This is a thing of beauty from the stunning Adrian Smith artwork to the uproarious miniatures.
The rules and mechanics are surprisingly easy to grasp.
Scales well from 2 players and up.
Its not cheap, but then you get all that booty in the box.
The 5th player expansion being an add on stings, but you do get a completely new sets of sculpts for you're money.
You can get that run away leader problem if someone is allowed to go unchecked.
I’ve had a love-hate affair with Cool Mini or Not while it can’t be argued that their games offer an abundance of glorious trinkets I’ve found them often lacking in anything substantial. Zombicide for all of its multi-million dollar success is essentially a box jammed with great looking minitures in search of a set of rules.
Fortunately, the recent addition of Eric Lang to their roster himself on something of a roaring rampage of game design success gives me hope that their titles while still containing vastly overproduced toys might now accompany a rugged design skeleton for these adornments to hang.
Blood Rage has erupted onto the gaming scene with the same ferocity of the Ragnarok inspired mayhem at the centre of its design. The hype machines been churning at full froth with players and reviewers slathering over it, so has everyone been blindsided by all the loot or is there a solid game to be found? Come, gentle reader, as we attempt to get to the root of this particular god tree.

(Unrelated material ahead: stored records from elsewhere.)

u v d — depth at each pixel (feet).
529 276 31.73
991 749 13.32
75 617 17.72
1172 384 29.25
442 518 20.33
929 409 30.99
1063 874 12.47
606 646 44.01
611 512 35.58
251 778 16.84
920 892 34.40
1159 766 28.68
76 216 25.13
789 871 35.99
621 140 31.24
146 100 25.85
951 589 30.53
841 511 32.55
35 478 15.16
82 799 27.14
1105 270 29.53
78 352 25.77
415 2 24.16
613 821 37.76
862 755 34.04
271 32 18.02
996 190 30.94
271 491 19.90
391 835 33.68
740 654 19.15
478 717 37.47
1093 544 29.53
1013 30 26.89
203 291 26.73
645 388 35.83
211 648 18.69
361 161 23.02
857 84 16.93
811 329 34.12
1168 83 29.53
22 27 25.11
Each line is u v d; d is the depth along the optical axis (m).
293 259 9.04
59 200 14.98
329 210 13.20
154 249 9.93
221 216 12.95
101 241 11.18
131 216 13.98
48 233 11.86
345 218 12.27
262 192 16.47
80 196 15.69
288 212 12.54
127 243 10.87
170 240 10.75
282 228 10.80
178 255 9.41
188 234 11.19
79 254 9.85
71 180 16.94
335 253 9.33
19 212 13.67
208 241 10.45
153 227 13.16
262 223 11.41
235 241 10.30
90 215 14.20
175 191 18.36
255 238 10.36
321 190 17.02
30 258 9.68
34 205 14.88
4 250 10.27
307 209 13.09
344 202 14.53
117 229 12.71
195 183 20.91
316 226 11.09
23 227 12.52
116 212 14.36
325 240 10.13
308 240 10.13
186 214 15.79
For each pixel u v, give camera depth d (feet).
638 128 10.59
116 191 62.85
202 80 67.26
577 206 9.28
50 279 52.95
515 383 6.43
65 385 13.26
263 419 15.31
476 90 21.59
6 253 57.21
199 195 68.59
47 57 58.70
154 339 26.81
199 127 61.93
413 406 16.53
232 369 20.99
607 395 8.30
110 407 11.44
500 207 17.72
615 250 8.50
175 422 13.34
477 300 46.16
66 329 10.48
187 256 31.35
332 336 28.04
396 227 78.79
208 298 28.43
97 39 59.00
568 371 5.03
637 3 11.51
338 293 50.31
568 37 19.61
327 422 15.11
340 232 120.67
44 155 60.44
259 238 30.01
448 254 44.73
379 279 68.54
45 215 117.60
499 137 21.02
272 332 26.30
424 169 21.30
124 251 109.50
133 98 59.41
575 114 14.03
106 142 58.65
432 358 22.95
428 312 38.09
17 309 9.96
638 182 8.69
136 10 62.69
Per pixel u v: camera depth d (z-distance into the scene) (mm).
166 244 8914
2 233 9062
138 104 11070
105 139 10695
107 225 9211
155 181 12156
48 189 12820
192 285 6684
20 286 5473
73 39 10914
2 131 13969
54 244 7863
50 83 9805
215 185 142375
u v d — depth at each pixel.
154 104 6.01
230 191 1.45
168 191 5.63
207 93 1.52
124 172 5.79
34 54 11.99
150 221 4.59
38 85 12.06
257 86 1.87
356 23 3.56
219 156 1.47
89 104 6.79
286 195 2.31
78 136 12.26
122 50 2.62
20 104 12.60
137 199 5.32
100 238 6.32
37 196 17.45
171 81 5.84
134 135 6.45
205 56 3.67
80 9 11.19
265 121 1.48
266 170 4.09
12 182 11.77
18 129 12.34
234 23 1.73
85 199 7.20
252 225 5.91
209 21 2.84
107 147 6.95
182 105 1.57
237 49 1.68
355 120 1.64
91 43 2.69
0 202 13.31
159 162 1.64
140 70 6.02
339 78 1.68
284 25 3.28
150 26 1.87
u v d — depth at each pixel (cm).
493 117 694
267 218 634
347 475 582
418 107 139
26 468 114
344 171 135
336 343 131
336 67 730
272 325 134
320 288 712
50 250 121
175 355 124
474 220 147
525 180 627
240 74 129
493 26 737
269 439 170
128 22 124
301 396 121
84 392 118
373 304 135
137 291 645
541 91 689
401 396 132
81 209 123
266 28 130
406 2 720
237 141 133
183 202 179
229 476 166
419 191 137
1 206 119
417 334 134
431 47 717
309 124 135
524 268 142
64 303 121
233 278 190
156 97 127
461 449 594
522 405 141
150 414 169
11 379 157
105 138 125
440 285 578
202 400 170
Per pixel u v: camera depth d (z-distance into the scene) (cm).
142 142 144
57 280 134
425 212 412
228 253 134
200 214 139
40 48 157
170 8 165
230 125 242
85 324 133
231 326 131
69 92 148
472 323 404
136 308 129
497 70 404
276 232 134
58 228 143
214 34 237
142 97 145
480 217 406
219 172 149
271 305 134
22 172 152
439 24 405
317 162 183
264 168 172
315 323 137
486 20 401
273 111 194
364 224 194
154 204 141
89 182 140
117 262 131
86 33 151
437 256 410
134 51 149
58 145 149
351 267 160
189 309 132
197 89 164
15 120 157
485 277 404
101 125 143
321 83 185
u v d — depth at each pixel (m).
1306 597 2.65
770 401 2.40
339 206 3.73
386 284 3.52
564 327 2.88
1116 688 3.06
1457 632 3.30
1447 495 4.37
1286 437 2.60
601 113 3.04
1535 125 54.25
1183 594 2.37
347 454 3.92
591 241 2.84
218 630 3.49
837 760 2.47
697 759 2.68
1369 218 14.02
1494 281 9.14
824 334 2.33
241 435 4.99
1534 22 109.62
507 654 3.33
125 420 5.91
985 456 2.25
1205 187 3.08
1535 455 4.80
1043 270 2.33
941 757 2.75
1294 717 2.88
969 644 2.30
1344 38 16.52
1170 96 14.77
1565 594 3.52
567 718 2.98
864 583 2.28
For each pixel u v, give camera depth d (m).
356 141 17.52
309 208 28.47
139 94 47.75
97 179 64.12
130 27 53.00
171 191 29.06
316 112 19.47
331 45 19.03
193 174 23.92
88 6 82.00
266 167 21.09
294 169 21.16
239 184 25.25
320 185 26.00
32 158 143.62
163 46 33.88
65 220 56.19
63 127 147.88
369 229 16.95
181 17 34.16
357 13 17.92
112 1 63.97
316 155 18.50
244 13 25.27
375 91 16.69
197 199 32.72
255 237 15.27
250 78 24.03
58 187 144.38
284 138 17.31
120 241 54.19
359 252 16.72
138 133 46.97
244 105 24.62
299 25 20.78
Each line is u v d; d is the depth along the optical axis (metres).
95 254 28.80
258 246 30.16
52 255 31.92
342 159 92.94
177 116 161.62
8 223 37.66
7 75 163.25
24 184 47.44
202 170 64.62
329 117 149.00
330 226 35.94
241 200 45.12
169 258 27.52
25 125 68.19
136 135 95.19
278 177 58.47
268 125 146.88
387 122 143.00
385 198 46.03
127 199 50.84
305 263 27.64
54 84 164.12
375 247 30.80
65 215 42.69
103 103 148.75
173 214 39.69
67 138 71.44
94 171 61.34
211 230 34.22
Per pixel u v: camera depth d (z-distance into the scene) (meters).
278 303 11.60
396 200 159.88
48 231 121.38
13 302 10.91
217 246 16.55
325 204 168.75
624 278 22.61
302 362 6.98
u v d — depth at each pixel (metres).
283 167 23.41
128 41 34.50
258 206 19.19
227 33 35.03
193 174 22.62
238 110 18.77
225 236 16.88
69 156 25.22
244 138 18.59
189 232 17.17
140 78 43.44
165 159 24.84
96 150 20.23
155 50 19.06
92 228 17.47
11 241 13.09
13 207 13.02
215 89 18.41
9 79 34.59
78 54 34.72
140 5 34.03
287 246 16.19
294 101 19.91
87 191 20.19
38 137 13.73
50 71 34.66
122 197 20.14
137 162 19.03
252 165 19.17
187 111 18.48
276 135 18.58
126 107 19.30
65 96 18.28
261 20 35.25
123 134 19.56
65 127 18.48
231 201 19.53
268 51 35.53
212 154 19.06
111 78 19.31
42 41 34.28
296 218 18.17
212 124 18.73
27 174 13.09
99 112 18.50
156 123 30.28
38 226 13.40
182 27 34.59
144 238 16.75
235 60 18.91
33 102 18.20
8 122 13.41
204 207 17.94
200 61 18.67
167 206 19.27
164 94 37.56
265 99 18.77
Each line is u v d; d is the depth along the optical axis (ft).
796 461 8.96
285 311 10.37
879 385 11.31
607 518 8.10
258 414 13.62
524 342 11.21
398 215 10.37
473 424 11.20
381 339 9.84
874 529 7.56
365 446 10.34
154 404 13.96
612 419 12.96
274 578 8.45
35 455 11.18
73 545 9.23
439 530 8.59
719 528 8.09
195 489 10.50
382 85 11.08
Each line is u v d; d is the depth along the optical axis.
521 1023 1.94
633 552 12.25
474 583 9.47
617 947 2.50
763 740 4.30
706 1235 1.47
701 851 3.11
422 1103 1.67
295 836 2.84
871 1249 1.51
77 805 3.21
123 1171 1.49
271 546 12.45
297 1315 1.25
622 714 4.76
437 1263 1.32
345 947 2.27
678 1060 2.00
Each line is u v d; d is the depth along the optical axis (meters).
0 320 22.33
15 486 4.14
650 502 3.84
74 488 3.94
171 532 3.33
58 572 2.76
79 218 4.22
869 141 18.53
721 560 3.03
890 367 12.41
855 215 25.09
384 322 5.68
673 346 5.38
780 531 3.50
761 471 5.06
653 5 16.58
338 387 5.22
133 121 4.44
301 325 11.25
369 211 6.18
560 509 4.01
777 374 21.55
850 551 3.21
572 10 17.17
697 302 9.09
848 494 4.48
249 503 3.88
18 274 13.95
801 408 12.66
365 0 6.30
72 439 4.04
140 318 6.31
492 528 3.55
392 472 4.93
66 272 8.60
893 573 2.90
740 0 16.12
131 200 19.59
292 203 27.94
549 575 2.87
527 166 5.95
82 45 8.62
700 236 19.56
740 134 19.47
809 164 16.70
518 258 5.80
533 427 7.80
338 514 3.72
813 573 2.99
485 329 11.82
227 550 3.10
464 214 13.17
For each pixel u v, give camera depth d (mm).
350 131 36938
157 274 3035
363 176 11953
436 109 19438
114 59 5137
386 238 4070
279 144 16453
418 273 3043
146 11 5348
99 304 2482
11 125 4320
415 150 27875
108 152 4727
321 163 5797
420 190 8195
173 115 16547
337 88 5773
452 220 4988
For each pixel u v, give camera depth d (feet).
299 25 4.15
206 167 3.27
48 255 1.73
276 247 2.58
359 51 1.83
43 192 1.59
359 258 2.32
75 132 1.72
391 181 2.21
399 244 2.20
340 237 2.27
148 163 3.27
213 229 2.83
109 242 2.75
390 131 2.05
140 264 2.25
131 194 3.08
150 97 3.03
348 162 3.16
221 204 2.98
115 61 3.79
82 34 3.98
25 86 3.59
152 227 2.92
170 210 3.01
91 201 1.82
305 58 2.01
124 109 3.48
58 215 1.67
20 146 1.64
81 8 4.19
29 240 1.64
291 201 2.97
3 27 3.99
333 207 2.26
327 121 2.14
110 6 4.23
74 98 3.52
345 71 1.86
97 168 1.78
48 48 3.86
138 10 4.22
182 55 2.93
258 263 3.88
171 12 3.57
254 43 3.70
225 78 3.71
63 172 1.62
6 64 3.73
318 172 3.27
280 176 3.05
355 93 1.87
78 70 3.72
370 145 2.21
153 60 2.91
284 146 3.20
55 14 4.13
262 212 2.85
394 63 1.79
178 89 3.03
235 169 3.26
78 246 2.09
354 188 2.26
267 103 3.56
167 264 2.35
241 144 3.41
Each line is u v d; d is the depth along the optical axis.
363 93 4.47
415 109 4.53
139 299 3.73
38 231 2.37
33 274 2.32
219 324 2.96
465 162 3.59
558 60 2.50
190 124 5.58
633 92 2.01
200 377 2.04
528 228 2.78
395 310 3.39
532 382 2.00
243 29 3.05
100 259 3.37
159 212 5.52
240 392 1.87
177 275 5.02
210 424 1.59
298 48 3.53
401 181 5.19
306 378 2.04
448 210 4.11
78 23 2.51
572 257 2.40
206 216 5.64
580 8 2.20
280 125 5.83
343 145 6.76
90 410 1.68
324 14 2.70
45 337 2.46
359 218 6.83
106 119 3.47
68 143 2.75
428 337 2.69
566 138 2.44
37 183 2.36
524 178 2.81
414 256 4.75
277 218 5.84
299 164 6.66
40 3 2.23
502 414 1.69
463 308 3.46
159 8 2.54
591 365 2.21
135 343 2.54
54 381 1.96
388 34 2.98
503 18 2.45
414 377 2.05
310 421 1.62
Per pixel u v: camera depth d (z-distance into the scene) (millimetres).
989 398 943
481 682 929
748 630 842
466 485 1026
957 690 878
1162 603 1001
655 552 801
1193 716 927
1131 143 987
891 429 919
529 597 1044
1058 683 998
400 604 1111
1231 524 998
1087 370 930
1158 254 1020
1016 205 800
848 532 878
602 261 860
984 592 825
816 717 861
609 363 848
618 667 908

The central conceit behind the game is that Ragnarok is coming, the mythical Asgardian realms are going big ba-da-boom! So the assembled Viking clans being essential a bunch of heavy metal nutbags intent on a beautiful death see this as the opportunity of an all you can maim buffet of wonton violence and mayhem. The clan attaining the greatest amount of Glory can go off to their demise safe with the knowledge that they’re be bigging it up in the halls of Valhalla for all eternity.
So the game, the first thing I was hit by was how clean the rules are, there really isn’t much to this, the depth and decision making emerges during as to what abilities you use or where you send your units or how you spend your Rage. The game takes place over three ages which at the end of each will see another location on the map being shook asunder slowing reducing the play area. This being a game of area control means that the battles and strategies become more desperate as time and locations run out, every action, every move is important.
The rounds consist of two main actions, at the beginning of each there is a draft. These cards inform how your clan evolves throughout the game and even how you’ll play, they come in three main flavours:
Upgrades these are either for your units, offering more powerful troops or subtle modifiers. Or your clan which essentially allow for you to build a violence engine to convert your increased stabbyness into Glory and finally the Monsters, super powerful units that come with just the most gloriously huge miniatures and some devilishly useful abilities.
Quests these primarily give glory for completion at the end of an age and revolve around either having the most strength in regions or the most dead in Valhalla, successfully resolving these also allows you to improve one of your base stats, which I’ll come to in a moment.
Battle cards. These function similar to the Cosmic encounter fight mechanic. Whenever you get into a rumble for a location, you add up the strength of all your units present as does your opponent/opponents and then you get to play one of these. Some will simply add a large number to your total while others offer chances to remove units or to mess with your foes, it adds a meaty element of poker style bluffing and uncertainty to proceedings.
This draft will essentially inform how that round or even your entire game will play out and it’s really only upon repeat plays that deeper and more emergent strategies start to show themselves. There are plenty of decisions to weigh up as potentially you won’t get to play all the cards and concentrating on one area will leave you weaker in others while not building any synchronicity into your hand could leave you floundering as your rivals race ahead.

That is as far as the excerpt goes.